STATED EXERCISE A -
Answer these questions from the clean tech article:
(i) What is San Francisco more focused on putting into the hands of the consumer?
(ii) What is Collin O'Mara's position?
(iii) Before the San Jose facility opened, where were the nearest solar testing labs?

Check out the latest issue of Solar Today. Inside are lots of great articles and materials. You can even flip through all the pages online for free.

Battle of the Bay – The Clean Tech Initiatives of San Francisco Vs. San Jose

San Francisco and San Jose are setting examples for other cities in our nation by being renewable energy hotbeds. However, the cities are taking very different approaches. San Francisco is more focused on putting cash incentives and city-based financing into the hands of the consumer to make renewable energy installations more feasible. On the other hand, San Jose is skipping consumer subsidies and focusing on developing the local renewable energy industry, reducing the product innovation cycle and time-to-market.

San Jose

I spoke with Collin O’Mara, San Jose’s Clean Tech Strategist (How many cities have this dedicated job position do you think?).  There are many clean tech initiatives going on in San Jose, so much so that it sounded like his head was spinning. He spewed forth about 20 different plans in about 30 minutes. I won’t outline all their goals here (go here to see them), but I will tell you they are ambitious, to say the least. They want to be the clean tech center of the world, and I hope they pull that off. I read their “green vision” and I like where they’re focusing.
An important question that Collin wants San Jose to answer is: “How do we get your new products to market as quick as possible?”  A big solution to the problem was building a San Jose UL testing lab. If you want your products on the market, they need to be UL tested. Before that facility opened, the nearest solar testing labs were in Arizona (saddled with up to year-long backlogs). Now San Jose has the largest working photovoltaic testing facility in the world.

Another example of SJ banking on industry instead of broad subsidies was the San Jose Solar Challange. Mayor Reed implored solar companies to develop a way for San Jose’ers to install solar energy with no up front costs by creative financing structures.  They got some good results from this that will definitely scale to other cities.  Hey, if you want something, you gotta ask for it.

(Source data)
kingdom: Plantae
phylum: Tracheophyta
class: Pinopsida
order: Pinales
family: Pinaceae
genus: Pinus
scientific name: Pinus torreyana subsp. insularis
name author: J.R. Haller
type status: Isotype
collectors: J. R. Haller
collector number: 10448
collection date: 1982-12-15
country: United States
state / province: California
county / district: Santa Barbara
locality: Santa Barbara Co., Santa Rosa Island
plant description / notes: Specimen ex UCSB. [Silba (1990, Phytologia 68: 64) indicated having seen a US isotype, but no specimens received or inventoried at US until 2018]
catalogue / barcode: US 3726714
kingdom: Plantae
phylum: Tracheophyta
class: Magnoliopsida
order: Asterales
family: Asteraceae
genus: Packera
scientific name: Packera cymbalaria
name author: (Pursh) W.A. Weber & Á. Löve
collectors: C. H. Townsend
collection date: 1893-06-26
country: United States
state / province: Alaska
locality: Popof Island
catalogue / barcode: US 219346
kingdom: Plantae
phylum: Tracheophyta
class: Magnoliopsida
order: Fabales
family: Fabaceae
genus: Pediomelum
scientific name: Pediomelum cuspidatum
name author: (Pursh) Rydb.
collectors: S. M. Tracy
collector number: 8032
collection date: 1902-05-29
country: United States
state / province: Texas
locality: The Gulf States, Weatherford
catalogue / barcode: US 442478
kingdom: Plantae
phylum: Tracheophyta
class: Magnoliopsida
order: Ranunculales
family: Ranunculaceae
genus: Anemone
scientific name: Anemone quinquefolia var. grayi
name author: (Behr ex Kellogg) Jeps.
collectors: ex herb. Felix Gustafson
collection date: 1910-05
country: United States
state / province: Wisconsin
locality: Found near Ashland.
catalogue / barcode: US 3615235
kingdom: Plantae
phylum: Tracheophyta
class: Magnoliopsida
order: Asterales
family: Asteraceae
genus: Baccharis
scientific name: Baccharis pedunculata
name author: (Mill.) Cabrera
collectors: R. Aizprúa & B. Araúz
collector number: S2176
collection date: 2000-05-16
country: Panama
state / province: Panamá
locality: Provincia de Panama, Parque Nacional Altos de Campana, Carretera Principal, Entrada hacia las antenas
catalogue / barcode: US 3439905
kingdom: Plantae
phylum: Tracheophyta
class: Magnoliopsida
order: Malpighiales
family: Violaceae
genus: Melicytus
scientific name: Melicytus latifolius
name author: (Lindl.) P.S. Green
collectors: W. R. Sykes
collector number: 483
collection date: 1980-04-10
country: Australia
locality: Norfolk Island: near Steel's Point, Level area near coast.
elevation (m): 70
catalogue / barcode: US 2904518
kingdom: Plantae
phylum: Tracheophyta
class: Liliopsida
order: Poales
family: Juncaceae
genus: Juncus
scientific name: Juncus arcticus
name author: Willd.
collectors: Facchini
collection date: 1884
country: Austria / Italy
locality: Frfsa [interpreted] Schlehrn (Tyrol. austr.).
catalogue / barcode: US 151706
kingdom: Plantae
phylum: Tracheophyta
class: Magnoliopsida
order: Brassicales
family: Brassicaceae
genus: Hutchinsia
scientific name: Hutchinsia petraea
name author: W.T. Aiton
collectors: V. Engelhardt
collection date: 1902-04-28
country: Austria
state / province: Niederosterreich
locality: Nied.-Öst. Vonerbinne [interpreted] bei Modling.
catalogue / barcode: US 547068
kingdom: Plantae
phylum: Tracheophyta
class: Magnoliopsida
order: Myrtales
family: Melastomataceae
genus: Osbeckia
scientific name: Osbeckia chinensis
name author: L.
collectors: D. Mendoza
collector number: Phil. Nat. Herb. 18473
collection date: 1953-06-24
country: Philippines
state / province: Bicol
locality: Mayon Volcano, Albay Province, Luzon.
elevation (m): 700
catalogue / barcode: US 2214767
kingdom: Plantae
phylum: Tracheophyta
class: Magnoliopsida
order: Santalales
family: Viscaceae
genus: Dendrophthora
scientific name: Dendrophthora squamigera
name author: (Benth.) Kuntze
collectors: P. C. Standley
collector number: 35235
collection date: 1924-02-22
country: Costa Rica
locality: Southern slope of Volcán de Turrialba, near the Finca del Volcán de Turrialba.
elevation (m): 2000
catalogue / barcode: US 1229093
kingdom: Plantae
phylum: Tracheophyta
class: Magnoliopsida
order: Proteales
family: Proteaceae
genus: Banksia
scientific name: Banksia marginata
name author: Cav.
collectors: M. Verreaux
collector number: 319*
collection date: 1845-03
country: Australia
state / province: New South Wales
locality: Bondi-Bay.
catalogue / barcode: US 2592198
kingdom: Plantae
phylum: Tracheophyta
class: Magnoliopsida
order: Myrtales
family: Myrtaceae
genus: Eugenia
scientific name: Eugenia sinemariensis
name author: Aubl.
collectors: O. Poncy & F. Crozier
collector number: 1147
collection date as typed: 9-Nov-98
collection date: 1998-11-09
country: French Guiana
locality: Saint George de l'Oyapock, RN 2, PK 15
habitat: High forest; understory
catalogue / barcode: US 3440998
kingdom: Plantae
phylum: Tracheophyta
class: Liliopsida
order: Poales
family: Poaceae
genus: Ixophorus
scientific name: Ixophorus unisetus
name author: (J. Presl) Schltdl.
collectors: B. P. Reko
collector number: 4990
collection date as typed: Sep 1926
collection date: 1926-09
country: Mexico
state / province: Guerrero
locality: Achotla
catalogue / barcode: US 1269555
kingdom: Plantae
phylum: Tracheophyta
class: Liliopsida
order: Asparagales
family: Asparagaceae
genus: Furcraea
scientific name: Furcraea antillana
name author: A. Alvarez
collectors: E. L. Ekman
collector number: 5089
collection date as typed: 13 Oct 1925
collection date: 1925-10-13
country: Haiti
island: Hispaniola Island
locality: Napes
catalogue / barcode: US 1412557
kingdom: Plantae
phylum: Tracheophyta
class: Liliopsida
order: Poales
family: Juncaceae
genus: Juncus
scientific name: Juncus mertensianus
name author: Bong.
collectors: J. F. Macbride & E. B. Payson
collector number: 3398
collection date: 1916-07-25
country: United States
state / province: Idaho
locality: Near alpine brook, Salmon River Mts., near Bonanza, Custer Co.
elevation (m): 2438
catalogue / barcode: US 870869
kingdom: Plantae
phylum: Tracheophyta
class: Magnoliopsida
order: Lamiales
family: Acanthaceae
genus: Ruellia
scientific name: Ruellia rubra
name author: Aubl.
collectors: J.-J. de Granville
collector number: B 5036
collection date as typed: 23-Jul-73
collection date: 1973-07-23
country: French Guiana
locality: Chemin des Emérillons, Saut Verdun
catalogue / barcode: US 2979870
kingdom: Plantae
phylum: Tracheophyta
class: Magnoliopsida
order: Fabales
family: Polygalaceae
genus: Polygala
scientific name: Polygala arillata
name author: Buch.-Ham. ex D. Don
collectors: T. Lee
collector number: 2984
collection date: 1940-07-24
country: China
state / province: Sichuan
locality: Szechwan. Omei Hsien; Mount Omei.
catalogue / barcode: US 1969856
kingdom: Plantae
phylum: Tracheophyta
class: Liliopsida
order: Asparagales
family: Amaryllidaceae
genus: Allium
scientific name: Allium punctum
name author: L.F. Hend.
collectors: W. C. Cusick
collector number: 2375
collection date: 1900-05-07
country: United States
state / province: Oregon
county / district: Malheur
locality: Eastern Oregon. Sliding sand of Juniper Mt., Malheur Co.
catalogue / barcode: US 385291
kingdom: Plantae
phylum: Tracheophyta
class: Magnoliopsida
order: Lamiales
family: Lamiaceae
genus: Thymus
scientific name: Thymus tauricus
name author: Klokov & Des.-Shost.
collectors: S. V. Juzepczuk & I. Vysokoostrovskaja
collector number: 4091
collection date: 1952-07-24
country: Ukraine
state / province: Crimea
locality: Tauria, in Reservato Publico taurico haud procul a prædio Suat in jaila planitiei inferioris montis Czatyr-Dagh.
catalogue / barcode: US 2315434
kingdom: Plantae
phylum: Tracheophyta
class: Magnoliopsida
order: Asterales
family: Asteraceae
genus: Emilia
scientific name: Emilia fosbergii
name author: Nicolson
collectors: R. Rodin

STATED EXERCISE B -
Please change "collection date" to "date collected" in the entries, starting with the line with "scientific name: Osbeckia chinensis" and going on through the line with "scientific name: Dendrophthora squamigera". Return only those lines, with everything else left as it is.

REPLY A -
(i) Cash incentives and city-based financing
(ii) San Jose's Clean Tech Strategist
(iii) Arizona

REPLY B -
scientific name: Osbeckia chinensis
name author: L.
collectors: D. Mendoza
collector number: Phil. Nat. Herb. 18473
date collected: 1953-06-24
country: Philippines
state / province: Bicol
locality: Mayon Volcano, Albay Province, Luzon.
elevation (m): 700
catalogue / barcode: US 2214767
kingdom: Plantae
phylum: Tracheophyta
class: Magnoliopsida
order: Santalales
family: Viscaceae
genus: Dendrophthora
scientific name: Dendrophthora squamigera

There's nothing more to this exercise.